Capacity (Income)


Your capacity is critical to the approval of a loan—that is, is your income sufficient to make the monthly payments?

With the extension of credit, lenders and creditors want to feel confident that you have adequate income to take on new or additional debt.

One of the ways that lenders verify your income is by reviewing your annual federal income tax returns. Administered by the Internal Revenue Service (IRS), income taxes are imposed on people living in the U.S. more than 180 days a year. As such, the IRS considers you a resident and the money you make in the U.S. is fully taxable. (You can obtain a tax identification number even if you do not have a Social Security number from the IRS. A tax identification number will serve as a way to record your income and file a tax return.)

If you work for an employer, a certain portion of your pay will be subject to “withholding” and be remitted directly to the federal and state governments before you receive your paycheck. If you work for yourself, you are expected to make estimated tax payments in advance to the IRS and state tax department on a quarterly basis.

On April 15 each year, you are required to file a tax return with the IRS for the previous year. The return will list your income and any allowable deductions or credits against that income. Once calculated, you will either owe more money in taxes or you will get a refund made up of the surplus tax dollars that you paid.

Note: If you earn a low or moderate annual income, you may qualify for a special tax benefit administered by the IRS. Known as the Earned Income Tax Credit (EITC), it is the largest federal aid program targeted to people with low-and moderate-incomes. Millions of taxpayers currently benefit from the tax credit annually yet many people who are eligible don't know it exists, how to qualify, or how to claim it.

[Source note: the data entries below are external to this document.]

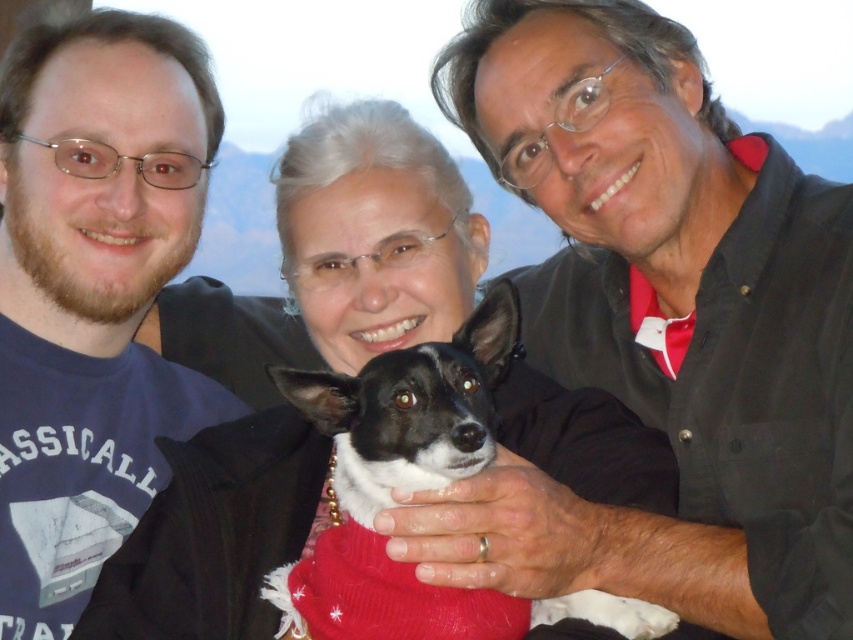
Identify the location of black matte shirt at center. Image resolution: width=853 pixels, height=640 pixels. (680, 275).

Can you confirm if black matte shirt at center is thinner than matte blue shirt at left?

No.

Which is in front, point (807, 278) or point (112, 456)?

Point (807, 278) is in front.

Find the location of a particular element. The width and height of the screenshot is (853, 640). black matte shirt at center is located at coordinates (680, 275).

Is black matte shirt at center to the right of black and white fur at center from the viewer's perspective?

Indeed, black matte shirt at center is positioned on the right side of black and white fur at center.

Measure the distance between point (773, 480) and camera.

Point (773, 480) and camera are 5.19 feet apart.

Identify the location of black matte shirt at center. (680, 275).

Describe the element at coordinates (91, 292) in the screenshot. I see `matte blue shirt at left` at that location.

Does point (79, 556) lie behind point (431, 611)?

Yes, it is behind point (431, 611).

Is point (100, 13) positioned after point (451, 401)?

Yes, point (100, 13) is farther from viewer.

Where is `matte blue shirt at left`? matte blue shirt at left is located at coordinates (91, 292).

People who qualify for EITC and file a federal tax return can get back some or all of the federal income tax that was taken out of their pay during the year. They may also get cash back from the IRS. Even people whose earnings are too small to owe income tax can get the EITC. For more information, contact the IRS 24-hour information line at 800-TAX-1040 or visit http://www.irs.gov/.

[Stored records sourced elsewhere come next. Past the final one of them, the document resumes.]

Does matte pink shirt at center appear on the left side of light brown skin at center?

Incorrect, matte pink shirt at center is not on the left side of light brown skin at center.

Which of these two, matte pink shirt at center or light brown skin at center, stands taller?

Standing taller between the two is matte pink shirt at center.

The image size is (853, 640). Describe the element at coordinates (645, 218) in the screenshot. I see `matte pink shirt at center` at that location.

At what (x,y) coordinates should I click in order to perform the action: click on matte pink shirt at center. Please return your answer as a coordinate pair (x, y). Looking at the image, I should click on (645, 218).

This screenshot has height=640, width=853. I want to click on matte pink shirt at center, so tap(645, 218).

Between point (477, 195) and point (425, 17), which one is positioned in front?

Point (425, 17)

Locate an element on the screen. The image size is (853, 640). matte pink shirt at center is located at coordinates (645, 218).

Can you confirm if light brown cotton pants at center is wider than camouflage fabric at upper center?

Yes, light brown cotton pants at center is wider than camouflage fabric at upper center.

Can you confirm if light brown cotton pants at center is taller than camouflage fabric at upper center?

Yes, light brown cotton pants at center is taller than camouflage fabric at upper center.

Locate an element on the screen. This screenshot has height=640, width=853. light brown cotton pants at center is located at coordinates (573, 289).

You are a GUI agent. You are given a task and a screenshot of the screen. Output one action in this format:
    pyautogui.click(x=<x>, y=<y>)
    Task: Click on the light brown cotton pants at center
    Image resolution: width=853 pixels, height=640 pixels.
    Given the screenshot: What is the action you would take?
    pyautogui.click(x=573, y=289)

If you do not file income taxes in the U.S., begin doing so right away. It is an important way for lenders to document your income and income history so that you can obtain a loan or mortgage on a home. And, if you file your annual tax returns and end up qualifying for a refund, it will certainly brighten your day.

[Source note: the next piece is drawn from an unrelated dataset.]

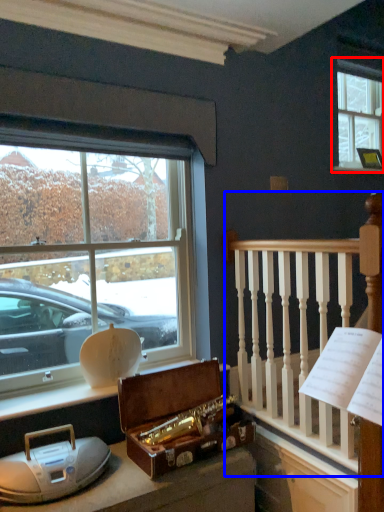
Question: Which point is further to the camera, window (highlighted by a red box) or rail (highlighted by a blue box)?

Choices:
 (A) window
 (B) rail

Answer: (A)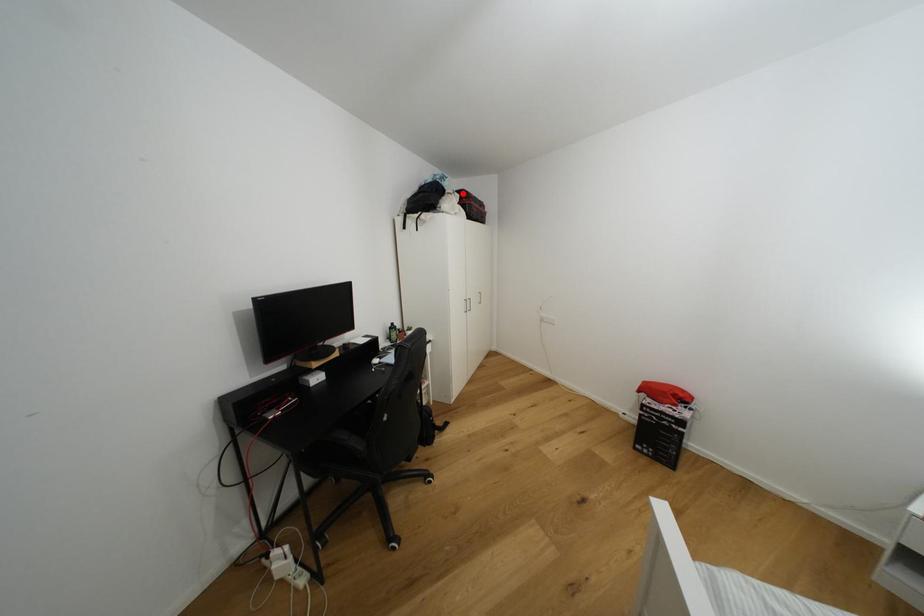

More on having sufficient income . . .

Who would you be more likely to loan money to?
  1. Your friend who is without income and has no ability to pay you back?
  2. Your friend who is working and has enough money left over to pay you back?

Lenders, especially in the case of mortgage lenders, will carefully consider debt-to-income “ratios.” Debt-to-income ratios are calculations or percentages of the amount of your gross monthly income that may be paid for monthly debts.

For example, a typical home mortgage qualifying ratio is 28/36. This means that no more than 28% of your gross monthly income can be used to pay for your principal, interest, property taxes, and insurance (PITI). Furthermore, no more than 36% of your gross monthly income can be used to pay for your PITI and other monthly debts. (Lenders consider your monthly debts as the amounts you owe on your loans and credit cards. Lenders do not require you to disclose the amount of any financial obligations you send back on a monthly basis to relatives who live in another country. However, it’s wise for you to consider these monthly remittances as part of your overall debt so that you can afford and be comfortable with your monthly mortgage payments over the long-term.)

It is also important to note that in addition to PITI, homebuyers who pay less than 20% down may be required to purchase mortgage insurance.